An Analysis of Skill Weaknesses and Professional Development Challenges in Local and Regional Economic Development Across Select Nations
The skills challenge for economic development activities and services
Economic development officers and managers serve as pivotal figures in fostering economic prosperity within their respective local and regional jurisdictions. Their responsibilities are extensive and multifaceted, encompassing the attraction of new businesses, the support of existing enterprises, and the implementation of strategies for job creation and environmental improvement.
These professionals are tasked with increasing jobs and economic growth in their areas, working collaboratively with local communities, governmental bodies, and private companies to plan and execute development projects.
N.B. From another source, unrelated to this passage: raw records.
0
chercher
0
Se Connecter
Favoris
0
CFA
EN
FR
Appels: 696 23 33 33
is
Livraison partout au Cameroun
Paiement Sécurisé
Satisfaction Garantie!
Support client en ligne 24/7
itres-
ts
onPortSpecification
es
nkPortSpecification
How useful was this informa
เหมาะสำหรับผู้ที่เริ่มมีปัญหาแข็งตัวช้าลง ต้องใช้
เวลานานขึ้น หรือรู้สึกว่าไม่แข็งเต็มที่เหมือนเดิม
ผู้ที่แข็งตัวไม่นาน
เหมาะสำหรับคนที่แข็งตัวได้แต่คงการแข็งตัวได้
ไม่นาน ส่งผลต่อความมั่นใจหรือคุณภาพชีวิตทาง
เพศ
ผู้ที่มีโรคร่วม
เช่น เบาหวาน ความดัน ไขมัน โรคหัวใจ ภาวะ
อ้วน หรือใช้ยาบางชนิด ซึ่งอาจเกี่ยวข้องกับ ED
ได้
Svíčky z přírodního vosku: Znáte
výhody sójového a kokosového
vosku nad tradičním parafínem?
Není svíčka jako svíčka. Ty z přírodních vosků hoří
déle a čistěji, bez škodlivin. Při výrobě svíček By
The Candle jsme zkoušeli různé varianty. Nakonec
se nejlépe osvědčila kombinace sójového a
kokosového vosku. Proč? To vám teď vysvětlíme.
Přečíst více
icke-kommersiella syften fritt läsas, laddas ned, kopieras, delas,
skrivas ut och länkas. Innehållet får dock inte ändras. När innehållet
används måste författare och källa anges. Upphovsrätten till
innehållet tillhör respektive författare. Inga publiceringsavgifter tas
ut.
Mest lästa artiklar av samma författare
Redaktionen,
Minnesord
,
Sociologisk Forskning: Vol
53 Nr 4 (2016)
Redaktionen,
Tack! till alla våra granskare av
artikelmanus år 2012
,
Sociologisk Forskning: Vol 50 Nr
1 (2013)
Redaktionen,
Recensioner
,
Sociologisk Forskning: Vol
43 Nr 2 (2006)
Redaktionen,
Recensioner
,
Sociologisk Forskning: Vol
Specific duties often include working on neighborhood renewal, attracting sustainable development, building partnerships, bidding for funding, managing budgets, setting up training schemes, advising local businesses, and promoting the area to attract investment and tourism.
The role demands a high degree of professionalism, problem-solving acumen, and the frequent exercise of independent judgment. The extensive and varied responsibilities of economic development professionals inherently demand a broad spectrum of skills.
This wide scope, encompassing areas from financial analysis and project management to community engagement and policy formulation, means that maintaining proficiency across all necessary domains becomes inherently challenging without equally comprehensive and continuously updated training. This complexity contributes to the emergence of widespread, multi-faceted skill deficiencies rather than isolated shortcomings, making targeted interventions more difficult to implement effectively.
The Chief Economic Development Officer’s Group study for the Local Government Association for England and Wales
The Local Government Association published a very useful study exploring the skills needs for local economic development and growth, which canvassed the views and experience of Senior Executives in Local Government (link to report here).
Feedback from participants in the study has been that there are very limited opportunities to enhance skills and experience through ongoing Continual Professional Development or specialist economic development orientated (and affordable) training courses.
Continuing Professional Development has traditionally revolved around attending conferences and undertaking internal Local Authority training in areas such as Equalities and Diversity, Health and Safety and Financial compliance. Some Authorities provide subject relevant internal provision including elements of Prince II or project management, financial management and communications skills.
“In terms of skills development, I think a structured programme looking at regeneration as a whole – I did a few structured courses early on in my professional career which covered a range of topics from skills (what is a logic model, theories of how to deliver change, community consultation, writing funding applications) through to key topics (how to deliver inward investment – drivers & best practice; how to tackle worklessness) – I now have a bank of this knowledge (developed how to tackle worklessness framework) but I think many newer to regeneration don’t have this breadth of knowledge or have access to a longer programme. (even MA type qualifications focus only on urban regen – they don’t include either issues of towns or rural areas).”
The conclusions relating to the key areas of skills gaps within Economic Development are listed below and these are areas where training and development opportunities can be more limited:
Technical Skills
- Data Analysis and Understand Economic Trends
- Professional skills including those related to Planning and Highways
- Business Case Development and Appraisals
- Town Centre Regeneration processes
- Business finance
Soft Skills
- Working in a political environment
- Being able to convene partnerships around common objective
- A range of interpersonal skills
- Ambitious for local communities
Competencies
- Being an informed purchaser of professional services and management of consultants
- Being able to see the bigger picture around economic development
- Applying economic development approaches to tackling local challenges
- Flexibility of approach and ability to creatively problem solve
The implications are that the economic development profession in England and Wales faces significant barriers to professional development and skills acquisition. There is an insufficient range of courses, mentors, advisors or resources.
It is a core intention of Economic Development World to analyse and understand skills needs for economic developers – and to provide solutions to them.